Data items:
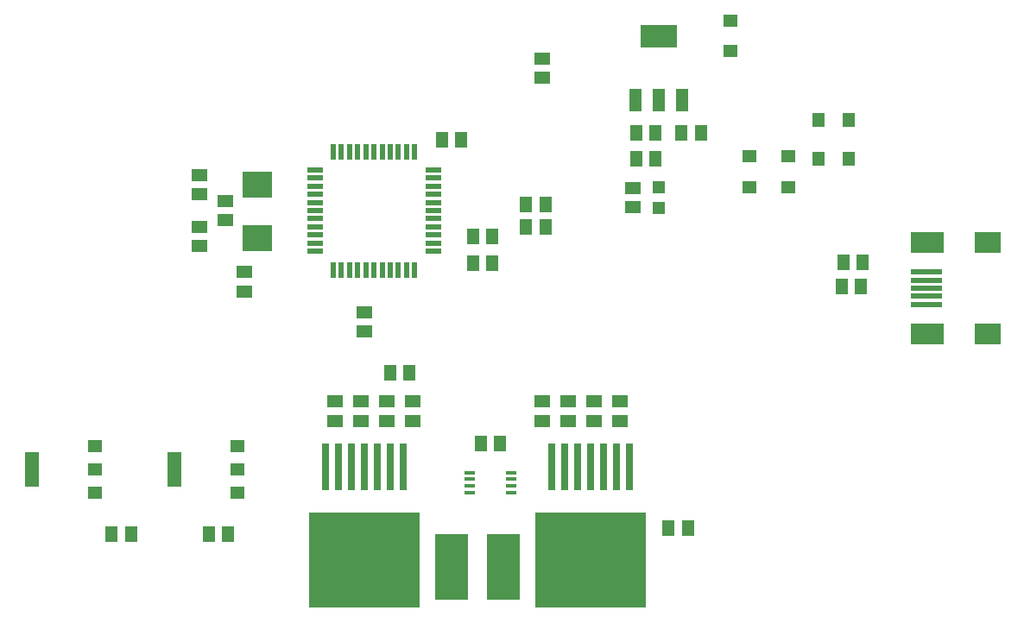
<source format=gbr>
G04 EAGLE Gerber RS-274X export*
G75*
%MOMM*%
%FSLAX34Y34*%
%LPD*%
%INSolderpaste Bottom*%
%IPPOS*%
%AMOC8*
5,1,8,0,0,1.08239X$1,22.5*%
G01*
%ADD10R,1.500000X1.300000*%
%ADD11R,2.500000X2.000000*%
%ADD12R,3.300000X2.000000*%
%ADD13R,3.100000X0.500000*%
%ADD14R,1.300000X1.600000*%
%ADD15R,1.300000X1.500000*%
%ADD16R,0.500000X1.500000*%
%ADD17R,1.500000X0.500000*%
%ADD18R,3.000000X2.500000*%
%ADD19R,1.200000X1.200000*%
%ADD20R,1.219200X2.235200*%
%ADD21R,3.600000X2.200000*%
%ADD22R,1.400000X1.200000*%
%ADD23R,1.600000X1.300000*%
%ADD24R,1.200000X1.400000*%
%ADD25R,10.800000X9.400000*%
%ADD26R,0.800000X4.600000*%
%ADD27R,1.000000X0.450000*%
%ADD28R,1.400000X3.500000*%
%ADD29R,3.251200X6.451600*%


D10*
X622300Y428600D03*
X622300Y409600D03*
D11*
X969800Y285700D03*
X969800Y374700D03*
D12*
X910800Y285700D03*
X910800Y374700D03*
D13*
X909800Y346200D03*
X909800Y338200D03*
X909800Y330200D03*
X909800Y322200D03*
X909800Y314200D03*
D14*
X826986Y331724D03*
X845986Y331724D03*
X828700Y355600D03*
X847700Y355600D03*
D15*
X465544Y381000D03*
X484544Y381000D03*
D16*
X408300Y348400D03*
X400300Y348400D03*
X392300Y348400D03*
X384300Y348400D03*
X376300Y348400D03*
X368300Y348400D03*
X360300Y348400D03*
X352300Y348400D03*
X344300Y348400D03*
X336300Y348400D03*
X328300Y348400D03*
D17*
X310300Y366400D03*
X310300Y374400D03*
X310300Y382400D03*
X310300Y390400D03*
X310300Y398400D03*
X310300Y406400D03*
X310300Y414400D03*
X310300Y422400D03*
X310300Y430400D03*
X310300Y438400D03*
X310300Y446400D03*
D16*
X328300Y464400D03*
X336300Y464400D03*
X344300Y464400D03*
X352300Y464400D03*
X360300Y464400D03*
X368300Y464400D03*
X376300Y464400D03*
X384300Y464400D03*
X392300Y464400D03*
X400300Y464400D03*
X408300Y464400D03*
D17*
X426300Y446400D03*
X426300Y438400D03*
X426300Y430400D03*
X426300Y422400D03*
X426300Y414400D03*
X426300Y406400D03*
X426300Y398400D03*
X426300Y390400D03*
X426300Y382400D03*
X426300Y374400D03*
X426300Y366400D03*
D10*
X196850Y371500D03*
X196850Y390500D03*
X196850Y441300D03*
X196850Y422300D03*
D14*
X454000Y476250D03*
X435000Y476250D03*
D10*
X358775Y287744D03*
X358775Y306744D03*
D18*
X254000Y379750D03*
X254000Y432050D03*
D15*
X484544Y354394D03*
X465544Y354394D03*
D19*
X647700Y429600D03*
X647700Y408600D03*
D10*
X222250Y396900D03*
X222250Y415900D03*
X533400Y536600D03*
X533400Y555600D03*
D15*
X688950Y482600D03*
X669950Y482600D03*
X625500Y482600D03*
X644500Y482600D03*
D20*
X670814Y515112D03*
X647700Y515112D03*
X624586Y515112D03*
D21*
X647700Y577090D03*
D22*
X774700Y429500D03*
X774700Y459500D03*
X736600Y429500D03*
X736600Y459500D03*
X717550Y592850D03*
X717550Y562850D03*
D15*
X625500Y457200D03*
X644500Y457200D03*
D23*
X241300Y327050D03*
X241300Y346050D03*
D24*
X834150Y457200D03*
X804150Y457200D03*
D25*
X358800Y63300D03*
D26*
X358800Y154800D03*
X346100Y154800D03*
X333400Y154800D03*
X320700Y154800D03*
X371500Y154800D03*
X384200Y154800D03*
X396900Y154800D03*
D25*
X581050Y63300D03*
D26*
X581050Y154800D03*
X568350Y154800D03*
X555650Y154800D03*
X542950Y154800D03*
X593750Y154800D03*
X606450Y154800D03*
X619150Y154800D03*
D10*
X381000Y219050D03*
X381000Y200050D03*
X584200Y219050D03*
X584200Y200050D03*
X609600Y200050D03*
X609600Y219050D03*
X355600Y200050D03*
X355600Y219050D03*
X330200Y200050D03*
X330200Y219050D03*
X533400Y200050D03*
X533400Y219050D03*
X558800Y200050D03*
X558800Y219050D03*
D15*
X384200Y247650D03*
X403200Y247650D03*
X676250Y95250D03*
X657250Y95250D03*
X473100Y177800D03*
X492100Y177800D03*
D27*
X503100Y149450D03*
X503100Y142950D03*
X503100Y136450D03*
X503100Y129950D03*
X462100Y129950D03*
X462100Y136450D03*
X462100Y142950D03*
X462100Y149450D03*
D22*
X234190Y175510D03*
X234190Y152400D03*
X234190Y129290D03*
D28*
X172210Y152400D03*
D15*
X517550Y390271D03*
X536550Y390271D03*
D22*
X94490Y175510D03*
X94490Y152400D03*
X94490Y129290D03*
D28*
X32510Y152400D03*
D15*
X517550Y412750D03*
X536550Y412750D03*
X130150Y88900D03*
X111150Y88900D03*
X225400Y88900D03*
X206400Y88900D03*
D10*
X406400Y200050D03*
X406400Y219050D03*
D29*
X444500Y57150D03*
X495300Y57150D03*
D24*
X834150Y495300D03*
X804150Y495300D03*
M02*

</source>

■ To do ■
Write out, exactly as they appear, the lines from the one containing "X384200Y247650D03*" through the last line of the records above, both included, and nothing more.

■ Answer to the problem ■
X384200Y247650D03*
X403200Y247650D03*
X676250Y95250D03*
X657250Y95250D03*
X473100Y177800D03*
X492100Y177800D03*
D27*
X503100Y149450D03*
X503100Y142950D03*
X503100Y136450D03*
X503100Y129950D03*
X462100Y129950D03*
X462100Y136450D03*
X462100Y142950D03*
X462100Y149450D03*
D22*
X234190Y175510D03*
X234190Y152400D03*
X234190Y129290D03*
D28*
X172210Y152400D03*
D15*
X517550Y390271D03*
X536550Y390271D03*
D22*
X94490Y175510D03*
X94490Y152400D03*
X94490Y129290D03*
D28*
X32510Y152400D03*
D15*
X517550Y412750D03*
X536550Y412750D03*
X130150Y88900D03*
X111150Y88900D03*
X225400Y88900D03*
X206400Y88900D03*
D10*
X406400Y200050D03*
X406400Y219050D03*
D29*
X444500Y57150D03*
X495300Y57150D03*
D24*
X834150Y495300D03*
X804150Y495300D03*
M02*

</source>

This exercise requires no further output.